• [Stated goal]:
Please pull out every line of text from the material below without changing a word, and leave the pictures out of your answer.

[Recorded data]
+ + + +

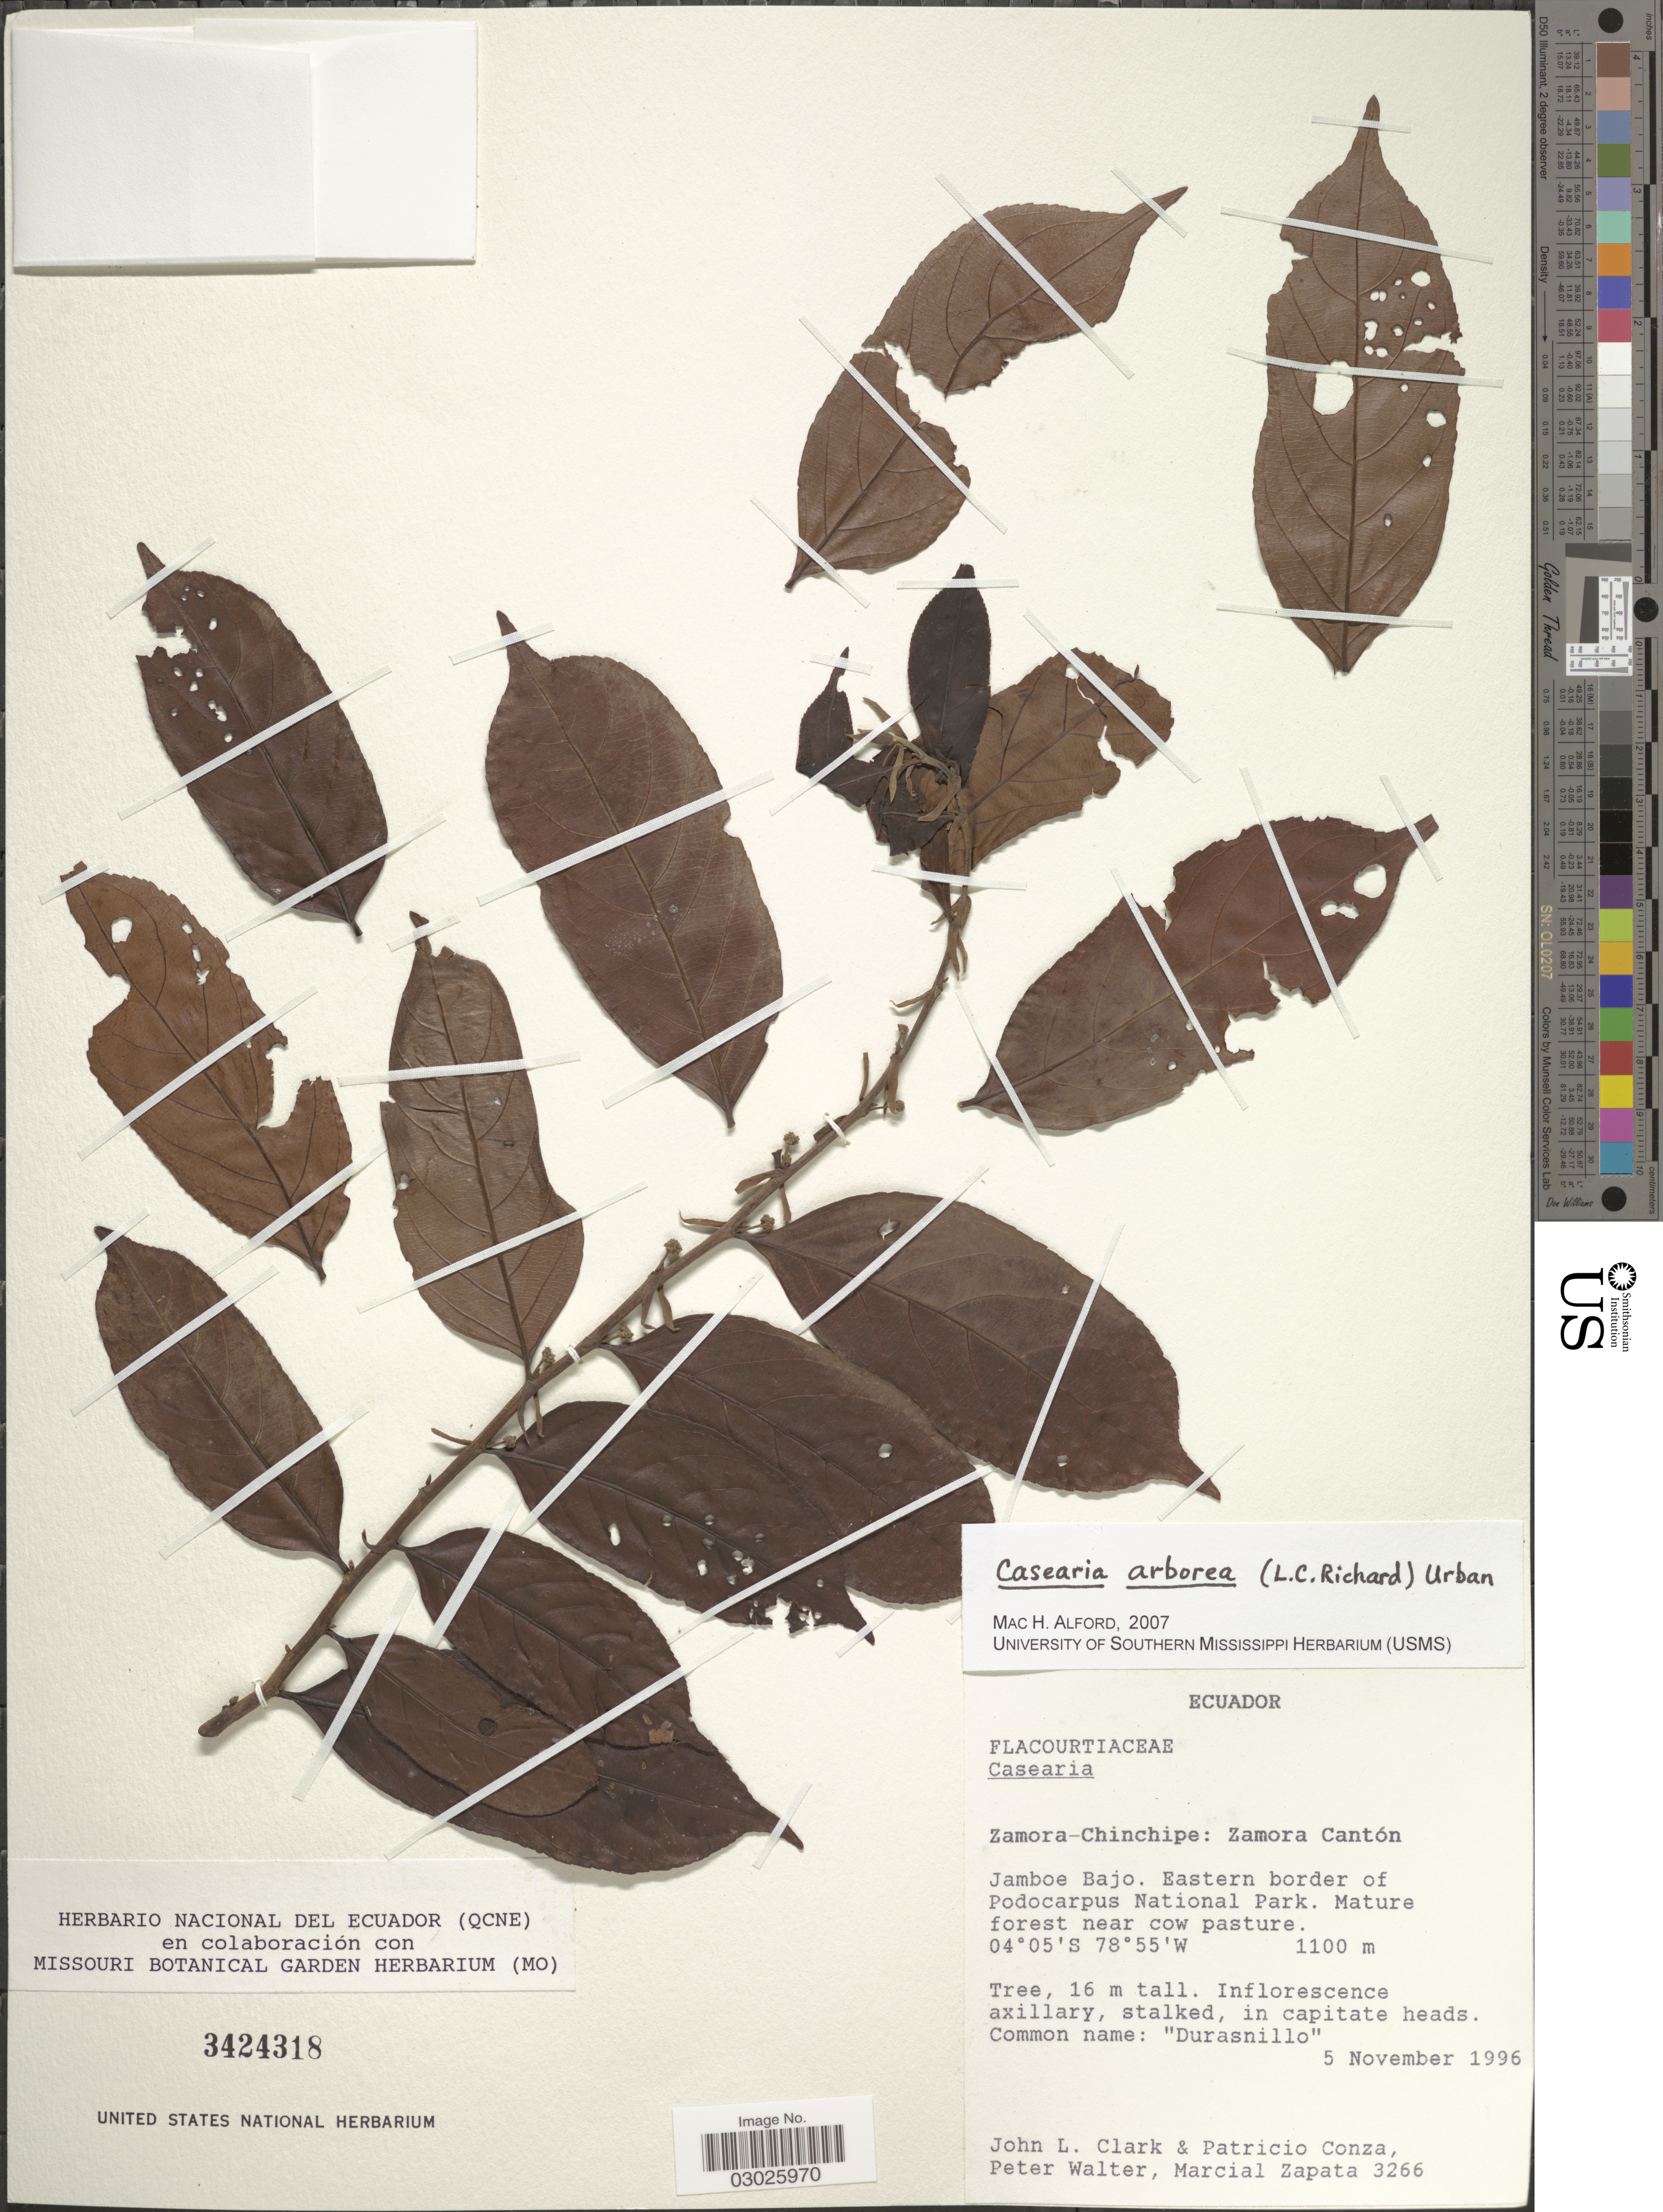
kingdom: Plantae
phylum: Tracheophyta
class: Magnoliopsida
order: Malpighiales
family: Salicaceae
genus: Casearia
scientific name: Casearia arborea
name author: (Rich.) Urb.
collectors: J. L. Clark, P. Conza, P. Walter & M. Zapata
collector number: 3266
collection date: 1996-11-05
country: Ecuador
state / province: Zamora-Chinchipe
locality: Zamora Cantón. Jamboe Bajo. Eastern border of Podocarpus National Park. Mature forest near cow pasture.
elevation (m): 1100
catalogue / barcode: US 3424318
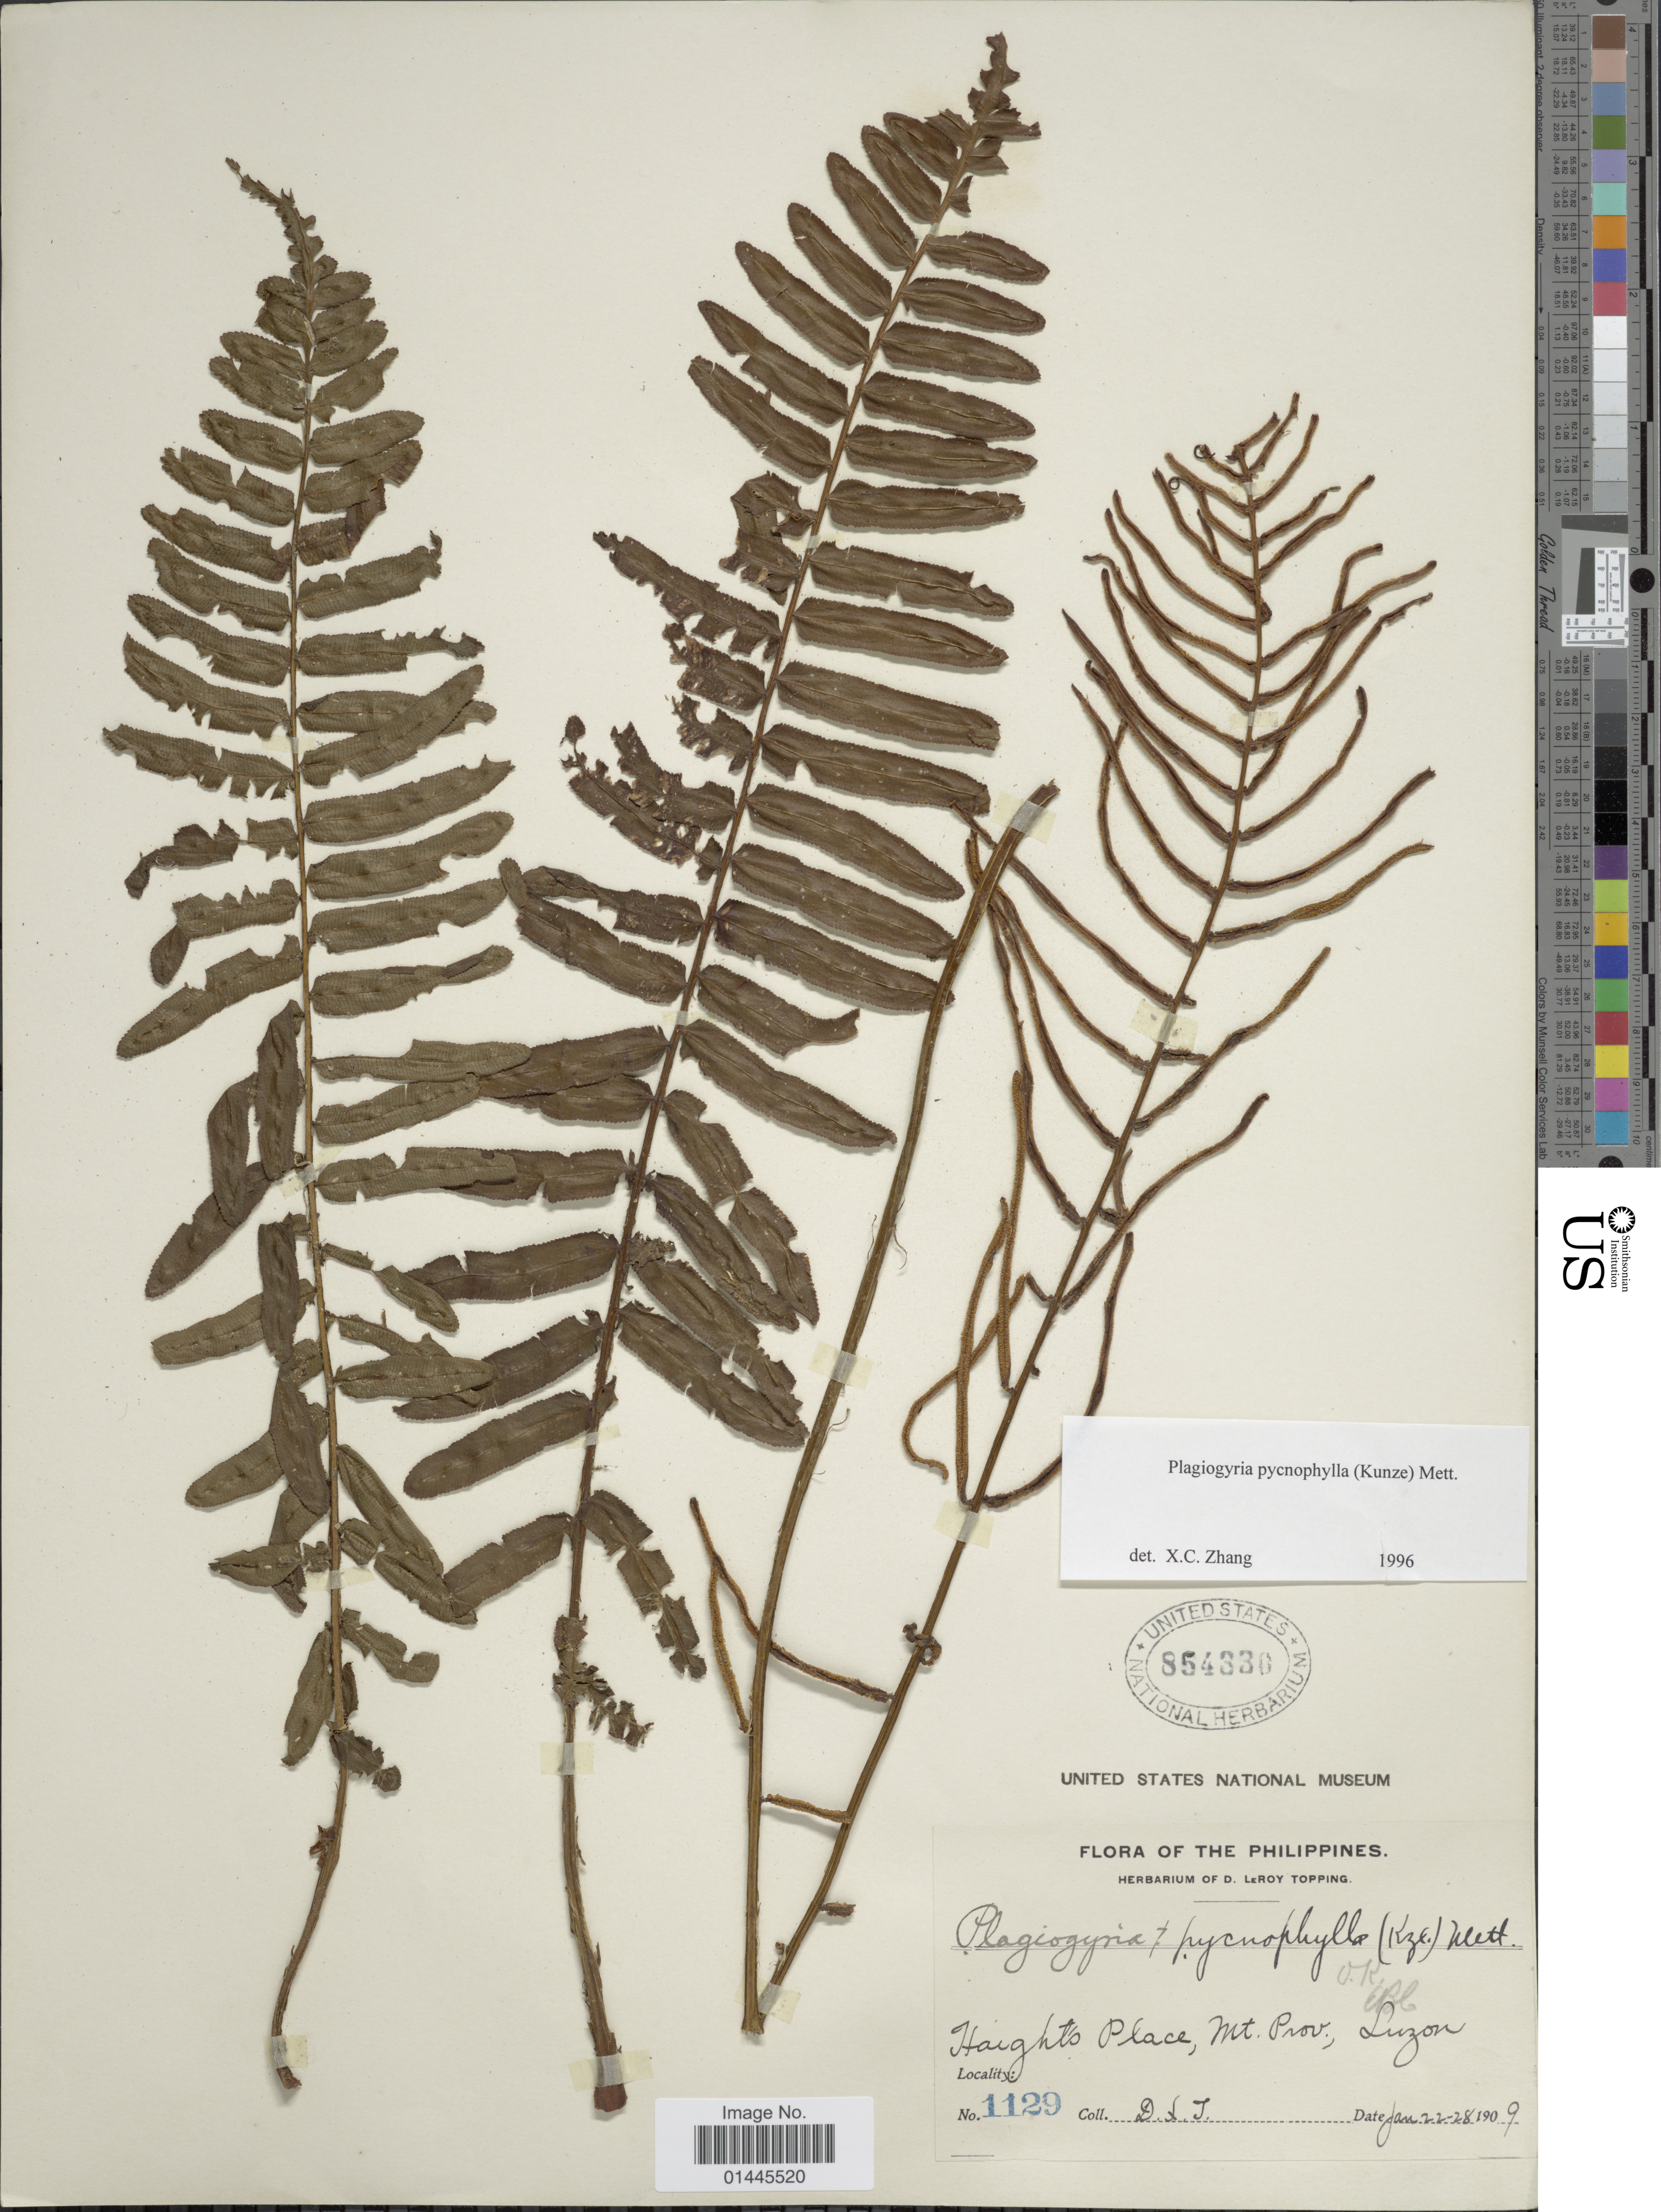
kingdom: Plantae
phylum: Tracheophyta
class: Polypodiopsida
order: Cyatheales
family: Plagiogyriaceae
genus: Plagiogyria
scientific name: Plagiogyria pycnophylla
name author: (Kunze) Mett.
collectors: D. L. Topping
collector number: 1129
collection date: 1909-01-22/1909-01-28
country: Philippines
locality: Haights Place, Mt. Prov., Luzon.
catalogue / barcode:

+ + + +

• [Result]:
kingdom: Plantae
phylum: Tracheophyta
class: Magnoliopsida
order: Malpighiales
family: Salicaceae
genus: Casearia
scientific name: Casearia arborea
name author: (Rich.) Urb.
collectors: J. L. Clark, P. Conza, P. Walter & M. Zapata
collector number: 3266
collection date: 1996-11-05
country: Ecuador
state / province: Zamora-Chinchipe
locality: Zamora Cantón. Jamboe Bajo. Eastern border of Podocarpus National Park. Mature forest near cow pasture.
elevation (m): 1100
catalogue / barcode: US 3424318
kingdom: Plantae
phylum: Tracheophyta
class: Polypodiopsida
order: Cyatheales
family: Plagiogyriaceae
genus: Plagiogyria
scientific name: Plagiogyria pycnophylla
name author: (Kunze) Mett.
collectors: D. L. Topping
collector number: 1129
collection date: 1909-01-22/1909-01-28
country: Philippines
locality: Haights Place, Mt. Prov., Luzon.
catalogue / barcode:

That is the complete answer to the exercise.